The Ava Gardner Museum
Location: Smithfield, North Carolina (325 E. Market St.)
When to visit: 9 am – 5 pm (Mon-Sat), 2-5 pm (Sun)
Cost: $7 for adults, slightly less for seniors, students and children
Time needed to enjoy: 40-75 minutes
An entire small-town museum dedicated to celebrated 1940s actress Ava Gardner? This is the kind of thing I live for! The Ava Gardner Museum in the movie star’s hometown of Smithfield, North Carolina is one of the best quirky attractions I’ve come across so far.
When I arrived, I didn’t know a lot about the Oscar-nominated actress, but that was rectified with a 17-minute documentary that opened the tour. It explained the details of Gardner’s life, including her rise from obscurity and her marriages and divorces to big stars Mickey Rooney, Artie Shaw, and the man she called the love of her life, Frank Sinatra. The video featured interviews with Rooney and others close to the actress, who died in 1990.

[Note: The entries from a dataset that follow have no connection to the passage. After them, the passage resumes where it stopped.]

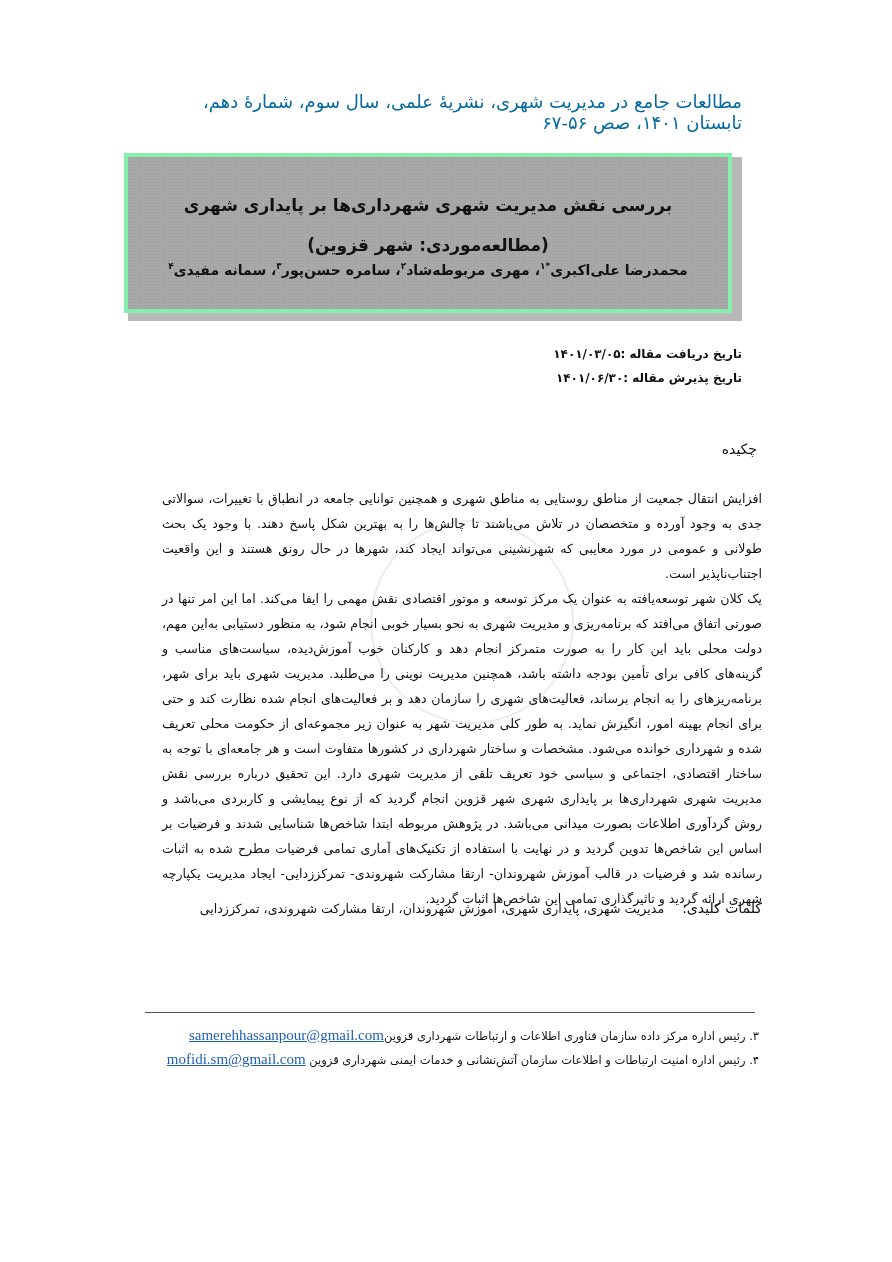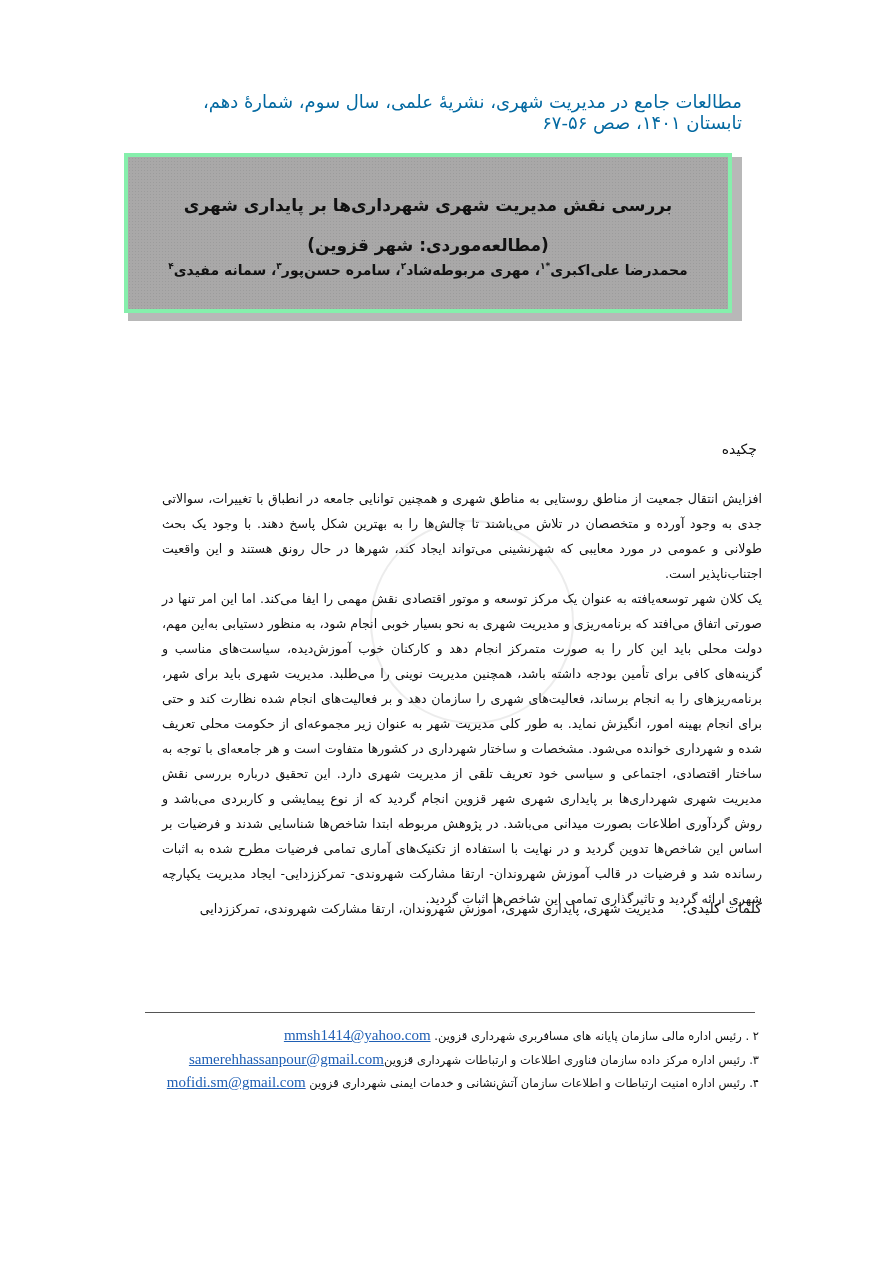--- a/index.html
+++ b/index.html
@@ -80,40 +80,43 @@
     <div class="authors">
       <span>محمدرضا علی‌اکبری</span><sup>*۱</sup>،
       <span>مهری  مربوطه‌شاد</span><sup>۲</sup>،
       <span>سامره حسن‌پور</span><sup>۳</sup>،
       <span>سمانه مفیدی</span><sup>۴</sup>
     </div>
   </div>
 </div>
 
 <div class="dates">
+  <div>
+    <span>تاریخ دریافت مقاله :</span><span>۱۴۰۱/۰۳/۰۵</span>
+  </div>
+  <div>
+    <span>تاریخ پذیرش مقاله :</span><span>۱۴۰۱/۰۶/۳۰</span>
+  </div>
 </div>
 
 <div class="abstract-heading">چکیده</div>
 
 <div class="watermark"></div>
 
 <div class="abstract">
   <p>افزایش انتقال جمعیت از مناطق روستایی به مناطق شهری و همچنین توانایی جامعه در انطباق با تغییرات، سوالاتی جدی به وجود آورده و متخصصان در تلاش می‌باشند تا چالش‌ها را به بهترین شکل پاسخ دهند. با وجود یک بحث طولانی و عمومی در مورد معایبی که شهرنشینی می‌تواند ایجاد کند، شهرها در حال رونق هستند و این واقعیت اجتناب‌ناپذیر است.</p>
   <p>یک کلان شهر توسعه‌یافته به عنوان یک مرکز توسعه و موتور اقتصادی نقش مهمی را ایفا می‌کند. اما این امر تنها در صورتی اتفاق می‌افتد که برنامه‌ریزی و مدیریت شهری به نحو بسیار خوبی انجام شود، به منظور دستیابی به‌این مهم، دولت محلی باید این کار را به صورت متمرکز انجام دهد و کارکنان خوب آموزش‌دیده، سیاست‌های مناسب و گزینه‌های کافی برای تأمین بودجه داشته باشد، همچنین مدیریت نوینی را می‌طلبد. مدیریت شهری باید برای شهر، برنامه‌ریزهای را به انجام برساند، فعالیت‌های شهری را سازمان دهد و بر فعالیت‌های انجام شده نظارت کند و حتی برای انجام بهینه امور، انگیزش نماید. به طور کلی مدیریت شهر به عنوان زیر مجموعه‌ای از حکومت محلی تعریف شده و شهرداری خوانده می‌شود. مشخصات و ساختار شهرداری در کشورها متفاوت است و هر جامعه‌ای با توجه به ساختار اقتصادی، اجتماعی و سیاسی خود تعریف تلقی از مدیریت شهری دارد. این تحقیق درباره بررسی نقش مدیریت شهری شهرداری‌ها بر پایداری شهری شهر قزوین انجام گردید که از نوع پیمایشی و کاربردی می‌باشد و روش گردآوری اطلاعات بصورت میدانی می‌باشد. در پژوهش مربوطه ابتدا شاخص‌ها شناسایی شدند و فرضیات بر اساس این شاخص‌ها تدوین گردید و در نهایت با استفاده از تکنیک‌های آماری تمامی فرضیات مطرح شده به اثبات رسانده شد و فرضیات در قالب آموزش شهروندان- ارتقا مشارکت شهروندی- تمرکززدایی- ایجاد مدیریت یکپارچه شهری ارائه گردید و تاثیرگذاری تمامی این شاخص‌ها اثبات گردید.</p>
 </div>
 
 <div class="keywords">
   <span class="kw-label">کلمات کلیدی:</span><span>مدیریت شهری، پایداری شهری، آموزش شهروندان، ارتقا مشارکت شهروندی، تمرکززدایی</span>
 </div>
 
 <div class="footnote-rule"></div>
 
 <div class="footnotes">
   <div class="footnote">
-    <span>۲ . رئیس اداره مالی سازمان پایانه های مسافربری شهرداری قزوین. </span><a>mmsh1414@yahoo.com</a>
-  </div>
-  <div class="footnote">
     <span>۳. رئیس اداره مرکز داده سازمان  فناوری اطلاعات و ارتباطات شهرداری قزوین</span><a>samerehhassanpour@gmail.com</a>
   </div>
   <div class="footnote">
     <span>۴. رئیس اداره امنیت ارتباطات و اطلاعات سازمان آتش‌نشانی و خدمات ایمنی شهرداری قزوین  </span><a>mofidi.sm@gmail.com</a>
   </div>
 </div>
 
 </body></html>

For a small facility in a rural location, this museum had a very impressive collection of original artifacts. Like a wristwatch Ava gave to Frank.
And all sorts of wardrobe items from Ava’s films over the years, from her pearls and jewelry to dresses and gowns. Ava wore this red number in the 1951 film Show Boat.
This letter from actor Gregory Peck to Ava was absolutely fascinating. In it, he asked her to consider appearing in his upcoming film, wooing her by suggesting he will shoot it in her preferred location of Madrid instead of Paris, and said he and the director will make script changes to accommodate her. Click the image to enlarge and read the text.
There was a room of paintings of the actress, plus collections of original photos from her life. There were literally “binders full of men” here – one binder was called “Ava and her men” and included personal pictures from her life, such as actual wedding photos from her first marriage to Mickey Rooney.
The $7 admission fee seemed a little high at first, but after visiting it became obvious that price was justified. If you find yourself in the area, consider stopping by the museum for a Hollywood history lesson, whether you’re a fan of Ava Gardner or not.